For 77 days, 6,000 Marines held a hilltop against 20,000 North Vietnamese soldiers. B-52 bombers dropped more ordnance around that single base than fell on all of Japan in 1945. Resupply planes landed on a runway that was under mortar fire so constantly the Marines called it "the Slot Machine", you pulled in, and whether you got blown up was pure chance. The siege of Khe Sanh, from January 21 to April 8, 1968, became the most intensely fought fixed battle of the Vietnam War. It was a tactical victory for the Marines. Whether it was a strategic victory is a question the Pentagon has been arguing about for nearly sixty years.
Why Khe Sanh Mattered, Or Seemed To
Khe Sanh Combat Base sat on a plateau in northwestern South Vietnam, roughly 14 miles south of the DMZ and 6 miles from the Laotian border. Its original purpose was to serve as a patrol base for surveillance of the Ho Chi Minh Trail, the network of roads and paths through Laos and Cambodia that supplied the North Vietnamese Army (NVA) and Viet Cong in the South. By late 1967, intelligence indicated that the NVA was massing multiple divisions in the hills around Khe Sanh, and General William Westmoreland made the fateful decision to reinforce the base and fight.

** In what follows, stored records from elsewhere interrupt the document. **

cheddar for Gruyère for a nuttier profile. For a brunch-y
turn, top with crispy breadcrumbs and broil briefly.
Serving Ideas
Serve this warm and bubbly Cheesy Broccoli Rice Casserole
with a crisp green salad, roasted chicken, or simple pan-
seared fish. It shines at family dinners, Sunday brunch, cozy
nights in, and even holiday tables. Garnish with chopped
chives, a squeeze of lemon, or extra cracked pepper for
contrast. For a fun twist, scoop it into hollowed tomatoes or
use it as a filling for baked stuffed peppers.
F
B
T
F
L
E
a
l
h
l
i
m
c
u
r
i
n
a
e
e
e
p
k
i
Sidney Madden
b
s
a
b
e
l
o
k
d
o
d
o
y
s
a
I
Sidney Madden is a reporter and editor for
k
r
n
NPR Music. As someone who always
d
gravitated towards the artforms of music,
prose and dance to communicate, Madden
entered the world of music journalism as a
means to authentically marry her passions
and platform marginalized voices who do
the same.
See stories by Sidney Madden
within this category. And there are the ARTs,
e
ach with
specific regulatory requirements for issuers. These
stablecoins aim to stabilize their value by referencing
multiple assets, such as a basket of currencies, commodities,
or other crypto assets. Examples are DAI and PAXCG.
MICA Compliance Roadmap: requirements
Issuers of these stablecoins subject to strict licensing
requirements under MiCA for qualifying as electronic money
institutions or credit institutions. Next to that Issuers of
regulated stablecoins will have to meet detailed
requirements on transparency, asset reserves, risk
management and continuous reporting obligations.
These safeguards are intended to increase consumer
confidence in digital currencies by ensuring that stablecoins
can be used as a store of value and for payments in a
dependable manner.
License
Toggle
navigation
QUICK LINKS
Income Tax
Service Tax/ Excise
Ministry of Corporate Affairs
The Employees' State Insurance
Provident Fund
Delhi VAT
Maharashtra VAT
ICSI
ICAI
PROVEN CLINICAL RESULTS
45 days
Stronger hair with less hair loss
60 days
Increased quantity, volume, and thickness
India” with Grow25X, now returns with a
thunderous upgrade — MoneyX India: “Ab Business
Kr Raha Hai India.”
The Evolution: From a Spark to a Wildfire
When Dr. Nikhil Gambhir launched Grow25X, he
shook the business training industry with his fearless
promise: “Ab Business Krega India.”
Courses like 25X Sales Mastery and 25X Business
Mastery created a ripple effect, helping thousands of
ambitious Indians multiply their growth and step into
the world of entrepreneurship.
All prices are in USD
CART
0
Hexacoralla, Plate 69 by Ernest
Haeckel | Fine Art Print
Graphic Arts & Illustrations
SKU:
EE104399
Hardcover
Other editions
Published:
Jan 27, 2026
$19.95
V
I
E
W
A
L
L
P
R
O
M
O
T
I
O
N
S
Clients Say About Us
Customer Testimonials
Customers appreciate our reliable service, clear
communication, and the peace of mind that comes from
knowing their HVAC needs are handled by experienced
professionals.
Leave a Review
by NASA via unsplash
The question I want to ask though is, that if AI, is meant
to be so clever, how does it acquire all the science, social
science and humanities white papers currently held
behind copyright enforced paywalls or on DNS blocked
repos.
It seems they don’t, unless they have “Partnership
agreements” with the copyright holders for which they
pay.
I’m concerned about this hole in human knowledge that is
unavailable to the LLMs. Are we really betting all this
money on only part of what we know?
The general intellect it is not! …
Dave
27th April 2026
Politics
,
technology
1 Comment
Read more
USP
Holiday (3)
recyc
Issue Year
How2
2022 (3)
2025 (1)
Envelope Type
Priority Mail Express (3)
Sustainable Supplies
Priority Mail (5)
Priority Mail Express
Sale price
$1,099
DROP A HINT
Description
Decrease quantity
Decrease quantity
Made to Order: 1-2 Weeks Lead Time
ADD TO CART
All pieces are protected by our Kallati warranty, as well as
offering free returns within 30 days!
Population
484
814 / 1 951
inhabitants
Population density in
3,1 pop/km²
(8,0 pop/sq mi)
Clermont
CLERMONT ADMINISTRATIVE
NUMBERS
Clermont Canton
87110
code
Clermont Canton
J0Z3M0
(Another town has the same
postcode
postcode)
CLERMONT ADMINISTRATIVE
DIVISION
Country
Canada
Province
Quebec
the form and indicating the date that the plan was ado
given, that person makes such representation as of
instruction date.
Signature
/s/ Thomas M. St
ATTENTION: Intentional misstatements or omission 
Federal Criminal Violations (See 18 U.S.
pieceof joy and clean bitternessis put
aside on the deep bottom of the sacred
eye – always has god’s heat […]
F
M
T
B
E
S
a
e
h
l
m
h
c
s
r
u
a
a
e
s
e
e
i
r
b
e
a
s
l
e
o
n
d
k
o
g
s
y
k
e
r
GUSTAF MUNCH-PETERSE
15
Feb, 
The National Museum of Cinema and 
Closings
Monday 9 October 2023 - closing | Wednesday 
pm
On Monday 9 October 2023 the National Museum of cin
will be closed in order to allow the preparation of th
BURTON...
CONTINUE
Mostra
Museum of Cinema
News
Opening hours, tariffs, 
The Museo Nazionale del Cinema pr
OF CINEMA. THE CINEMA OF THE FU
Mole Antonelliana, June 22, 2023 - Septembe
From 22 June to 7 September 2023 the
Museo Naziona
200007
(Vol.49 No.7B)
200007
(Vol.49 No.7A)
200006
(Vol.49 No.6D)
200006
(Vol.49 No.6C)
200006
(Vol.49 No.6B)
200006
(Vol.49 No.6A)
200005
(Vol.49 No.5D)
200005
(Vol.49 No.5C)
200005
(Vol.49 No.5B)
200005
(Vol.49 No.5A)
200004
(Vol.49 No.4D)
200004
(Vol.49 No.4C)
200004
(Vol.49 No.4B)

Westmoreland saw Khe Sanh as an opportunity. He believed the NVA was seeking a set-piece battle, and he wanted to give them one, on his terms. With overwhelming American air power available, a fixed NVA force in known positions was a target, not a threat. Westmoreland was thinking about Dien Bien Phu, the 1954 French disaster where a similar garrison was besieged and overrun. He was determined to prove that American firepower could succeed where French firepower had failed.